NOOB Interpreting non-significant findings

Hi all,

I'm very new to stats. I'm studying health sciences. I'm struggling to describe what's happening with one of my scatterplots. The findings are non-significant however the graph clearly shows a positive correlation. Can anyone tell me what's going on with that? Is it because of the outlier I've got? Thanks :)



TS Contributor
In your sample with n=23 you have a small linear relationship between the variables.

However, the test of significance deals with the question of whether there might be
a correlation in the population from which the sample is drawn. The null hypothesis says:
"the sample is drawn from a population where r = 0.00000000...". Which implies that the
sample coefficient's difference from 0.0000... is completely due to chance.

The correlation in your sample is not tremendously large AND at the same time the data
base (the sample) is small. So one would usually decide that there is not enough evidence
to reject the null hypothesis. The null hypothesis is rejected if it is unlikely (often, if p < 0.05)
that the sample data are drawn from a population where r=0.00000.... If p > 0.05, then routinely
the null hypothesis is retained.




Less is more. Stay pure. Stay poor.
Just to add a little more, look at the slope of the line. It is barely higher than being level, null. Given the small sample you can't rule out that the source population may be null. The output also reports the r^2 value. It may be educational to provide 95% confidence intervals on both of these estimates, instead of solely looking at the estimates.
Hi both,

Thank you for taking the time to respond and you've both provided me with some really helpful suggestions. Hlsmith - could you explain what you mean by providing "95% confidence intervals on both estimates"? I don't quite understand what you mean.

Sorry - again - this is all completely new to me so apologies if I'm not understanding something blindingly obvious.

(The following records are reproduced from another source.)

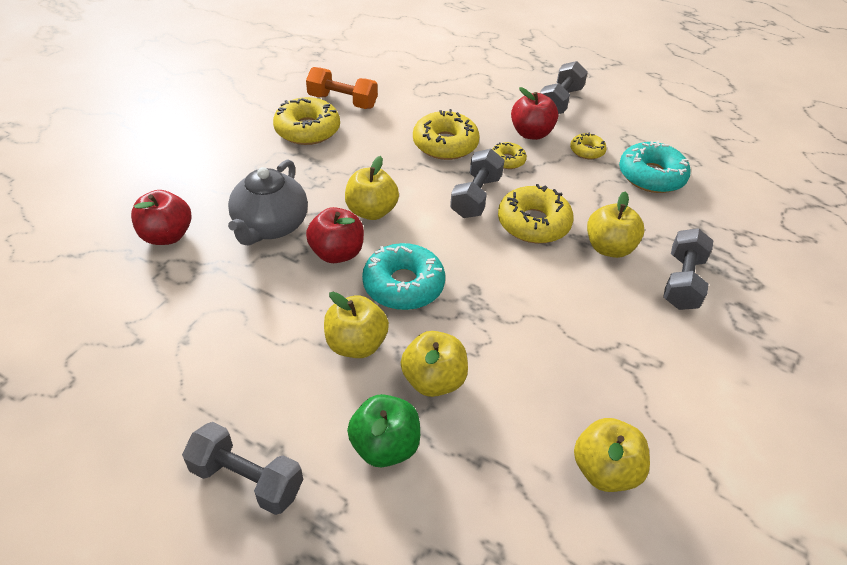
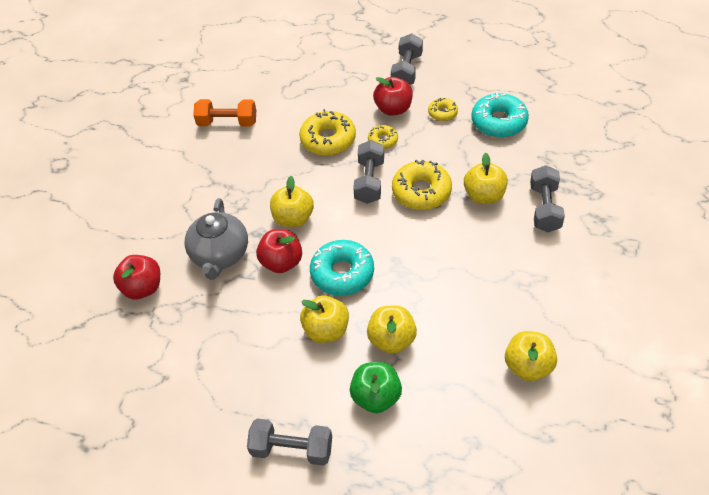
camera: 10 degrees left, 5 degrees up
(307, 130) = (210, 159): yellow donut -> none

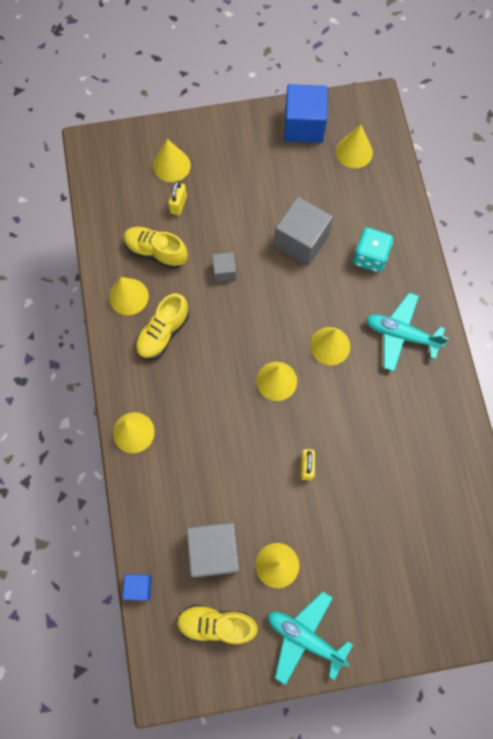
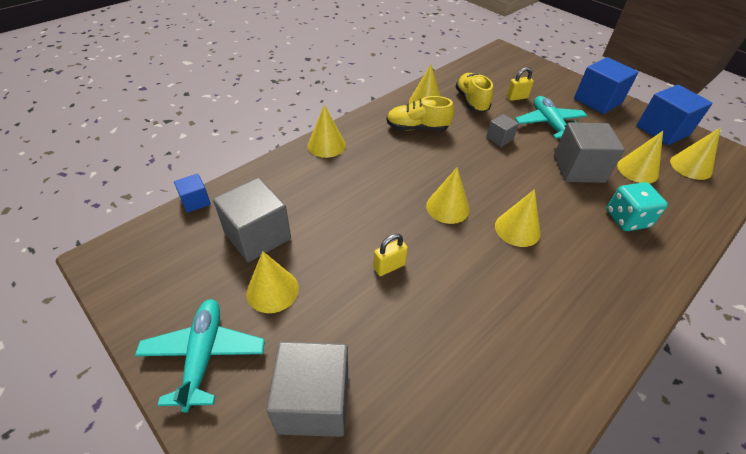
camera: 55 degrees right, 25 degrees down
(171, 165) = (538, 84): yellow cone -> yellow cone (637, 170)
(216, 624) = (184, 269): yellow shoe -> none
(232, 137) = (597, 101): none -> blue cube
(379, 580) = (314, 401): none -> grey cube
(401, 335) = (591, 280): turquoise plane -> turquoise plane (549, 124)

Less is more. Stay pure. Stay poor.
Whenever you are doing frequentist statistics (non-Bayesian statistics) you can provide confidence intervals on the generated estimate. Your slope and the R^2 value are both estimates of those values for the target population. Confidence intervals can be presented with whatever level of confidence as you desire using the number of standard deviation from the standard normal distribution. People traditionally use 95% CIs. These will represent, if you had repeatedly resampled from the target population, that 95% of the CIs will include the true target population estimate value. These values can help you see how wide they are, representing that you may have a small sample and to be confident to capture the true estimate the interval has to take on a wide range of values. There are likely better descriptions online.